Task item: Write every entry out again exactly, please, and skip the pictures.

Records for this task:
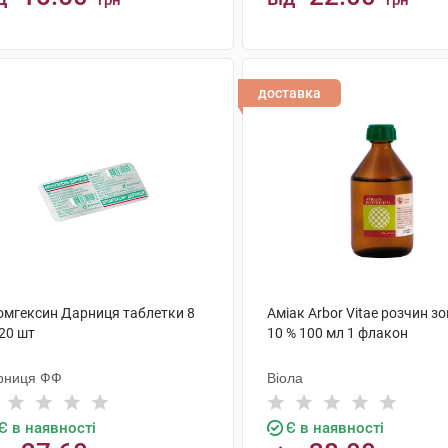
грн
грн
КУПИТИ
КУПИТИ
доставка
омгексин Дарниця таблетки 8
Аміак Arbor Vitae розчин з
20 шт
10 % 100 мл 1 флакон
рниця ФФ
Віола
Є в наявності
Є в наявності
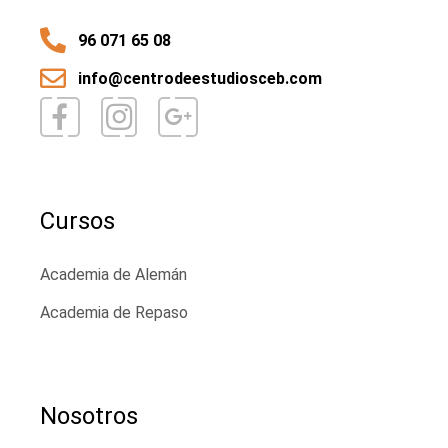
96 071 65 08
info@centrodeestudiosceb.com
Cursos
Academia de Alemán
Academia de Repaso
Nosotros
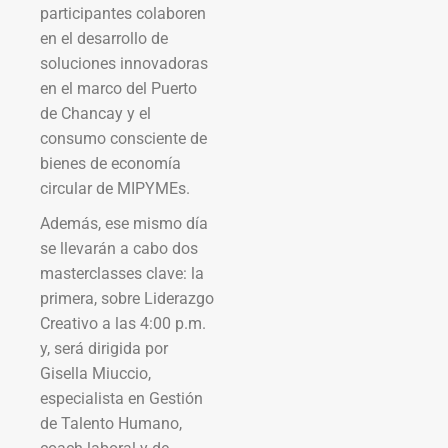
participantes colaboren
en el desarrollo de
soluciones innovadoras
en el marco ​​del Puerto
de Chancay y el
consumo consciente de
bienes de economía
circular de MIPYMEs.
Además, ese mismo día
se llevarán a cabo dos
masterclasses clave: la
primera, sobre Liderazgo
Creativo a las 4:00 p.m.
y, será dirigida por
Gisella Miuccio,
especialista en Gestión
de Talento Humano,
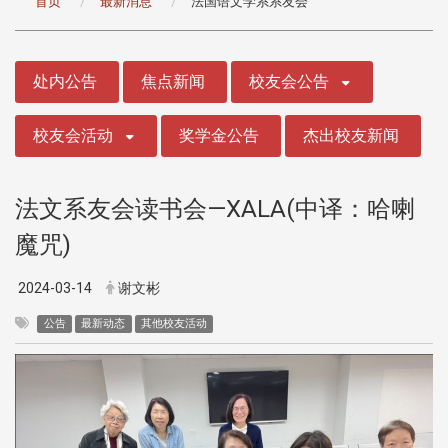
首页
最新消息
法国语文学系系友会
:::
处内公告
焦点新闻
校友会公告
校友会活动
奖学金公告
杰出校友新闻
法文系友会读书会—XALA(中译：哈喇
魔咒)
2024-03-14
谢文彬
公告
最新动态
其他校友活动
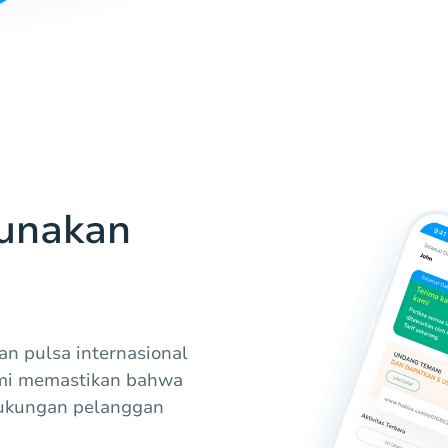
unakan
n pulsa internasional
ami memastikan bahwa
ukungan pelanggan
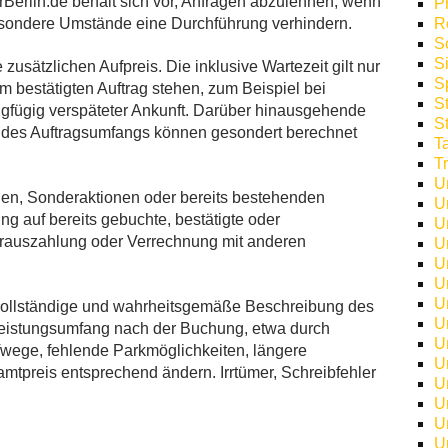
Berlin.de behält sich vor, Anfragen abzulehnen, wenn
P
sondere Umstände eine Durchführung verhindern.
R
S
S
usätzlichen Aufpreis. Die inklusive Wartezeit gilt nur
S
 bestätigten Auftrag stehen, zum Beispiel bei
S
gfügig verspäteter Ankunft. Darüber hinausgehende
S
n des Auftragsumfangs können gesondert berechnet
T
T
U
nen, Sonderaktionen oder bereits bestehenden
U
g auf bereits gebuchte, bestätigte oder
U
arauszahlung oder Verrechnung mit anderen
U
U
U
U
 vollständige und wahrheitsgemäße Beschreibung des
U
Leistungsumfang nach der Buchung, etwa durch
U
fwege, fehlende Parkmöglichkeiten, längere
U
mtpreis entsprechend ändern. Irrtümer, Schreibfehler
U
U
U
U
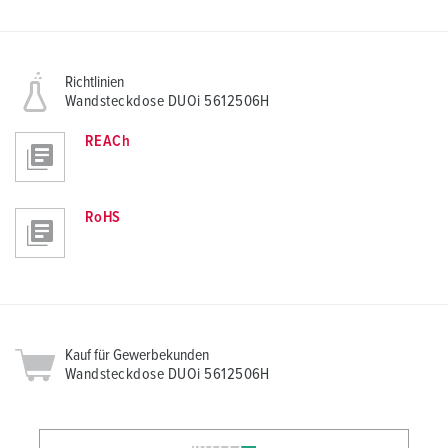
Richtlinien
Wandsteckdose DUOi 5612506H
REACh
RoHS
Kauf für Gewerbekunden
Wandsteckdose DUOi 5612506H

Response:
грн
грн
КУПИТИ
КУПИТИ
доставка
омгексин Дарниця таблетки 8
Аміак Arbor Vitae розчин з
20 шт
10 % 100 мл 1 флакон
рниця ФФ
Віола
Є в наявності
Є в наявності
96 071 65 08
info@centrodeestudiosceb.com
Cursos
Academia de Alemán
Academia de Repaso
Nosotros
participantes colaboren
en el desarrollo de
soluciones innovadoras
en el marco ​​del Puerto
de Chancay y el
consumo consciente de
bienes de economía
circular de MIPYMEs.
Además, ese mismo día
se llevarán a cabo dos
masterclasses clave: la
primera, sobre Liderazgo
Creativo a las 4:00 p.m.
y, será dirigida por
Gisella Miuccio,
especialista en Gestión
de Talento Humano,
首页
最新消息
法国语文学系系友会
:::
处内公告
焦点新闻
校友会公告
校友会活动
奖学金公告
杰出校友新闻
法文系友会读书会—XALA(中译：哈喇
魔咒)
2024-03-14
谢文彬
公告
最新动态
其他校友活动
unakan
n pulsa internasional
ami memastikan bahwa
ukungan pelanggan
Berlin.de behält sich vor, Anfragen abzulehnen, wenn
P
sondere Umstände eine Durchführung verhindern.
R
S
S
usätzlichen Aufpreis. Die inklusive Wartezeit gilt nur
S
 bestätigten Auftrag stehen, zum Beispiel bei
S
gfügig verspäteter Ankunft. Darüber hinausgehende
S
n des Auftragsumfangs können gesondert berechnet
T
T
U
nen, Sonderaktionen oder bereits bestehenden
U
g auf bereits gebuchte, bestätigte oder
U
arauszahlung oder Verrechnung mit anderen
U
U
U
U
 vollständige und wahrheitsgemäße Beschreibung des
U
Leistungsumfang nach der Buchung, etwa durch
U
fwege, fehlende Parkmöglichkeiten, längere
U
mtpreis entsprechend ändern. Irrtümer, Schreibfehler
U
U
U
U
Richtlinien
Wandsteckdose DUOi 5612506H
REACh
RoHS
Kauf für Gewerbekunden
Wandsteckdose DUOi 5612506H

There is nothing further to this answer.